▶ [Instruction] Please repeat, exactly and without pictures, the lines of the entries below that run from the one containing "Preventivni a plosne, 16.09.2020: 50 -> 81" through the one containing "111173606: 7 -> 6".

--- Information provided Enclosed Below ---

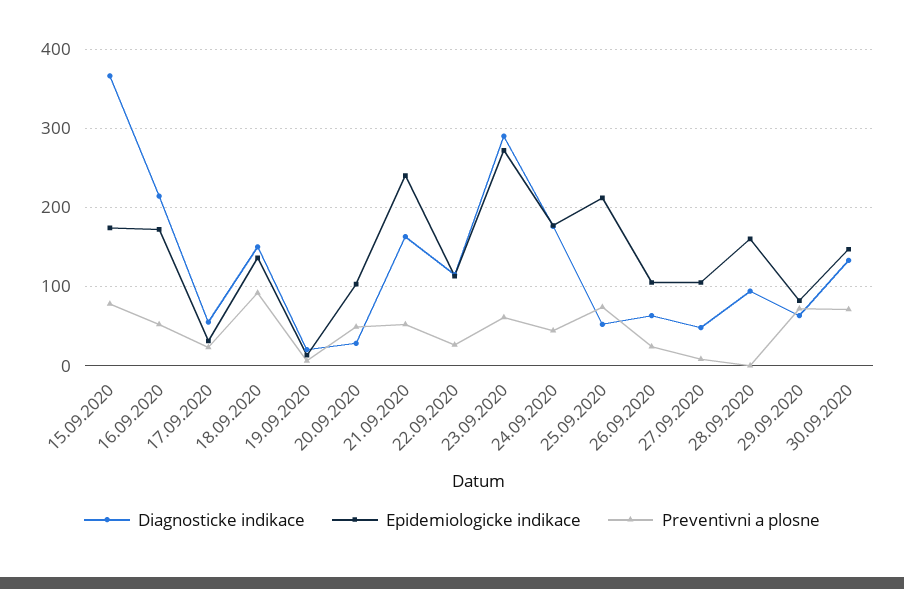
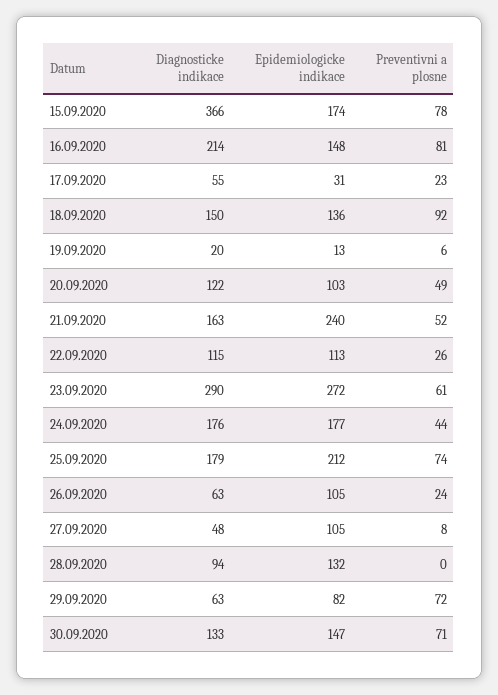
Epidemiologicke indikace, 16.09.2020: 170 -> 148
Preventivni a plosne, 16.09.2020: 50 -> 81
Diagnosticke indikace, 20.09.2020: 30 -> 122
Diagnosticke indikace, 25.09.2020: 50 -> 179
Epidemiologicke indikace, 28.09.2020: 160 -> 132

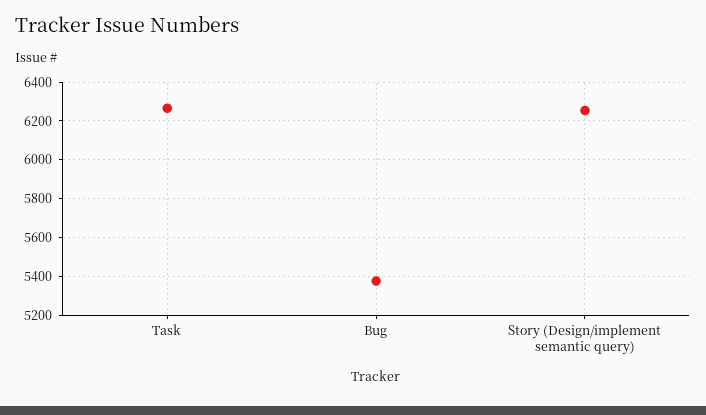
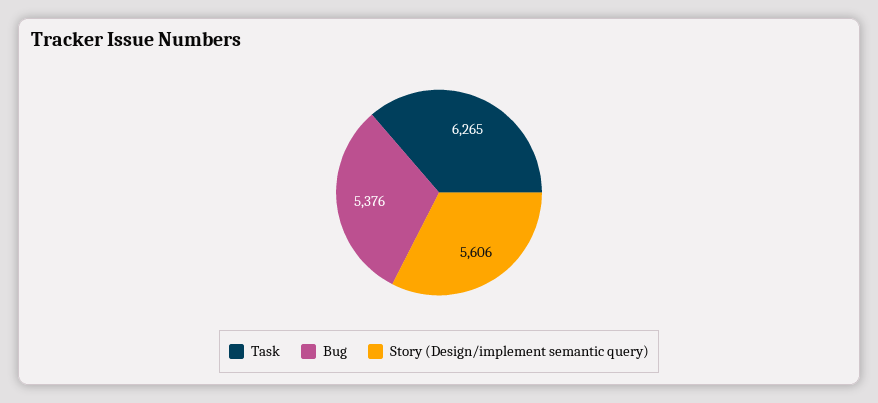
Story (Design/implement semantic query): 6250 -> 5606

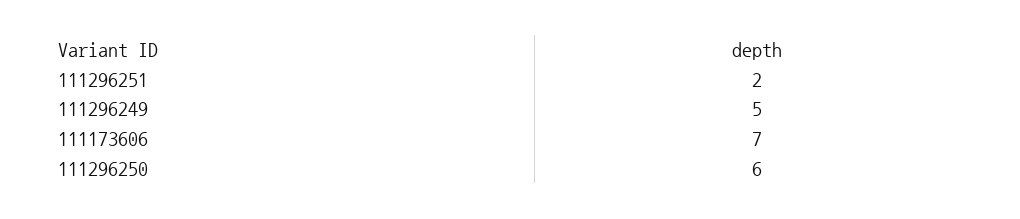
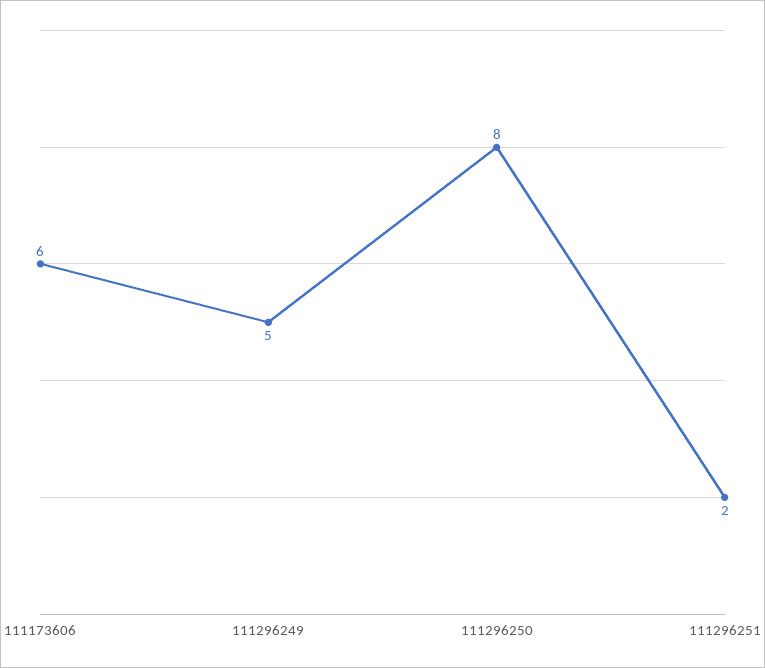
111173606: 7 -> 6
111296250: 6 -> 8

--- End of Enclosed Information provided ---

▶ [Exercise solution]
Preventivni a plosne, 16.09.2020: 50 -> 81
Diagnosticke indikace, 20.09.2020: 30 -> 122
Diagnosticke indikace, 25.09.2020: 50 -> 179
Epidemiologicke indikace, 28.09.2020: 160 -> 132

Story (Design/implement semantic query): 6250 -> 5606

111173606: 7 -> 6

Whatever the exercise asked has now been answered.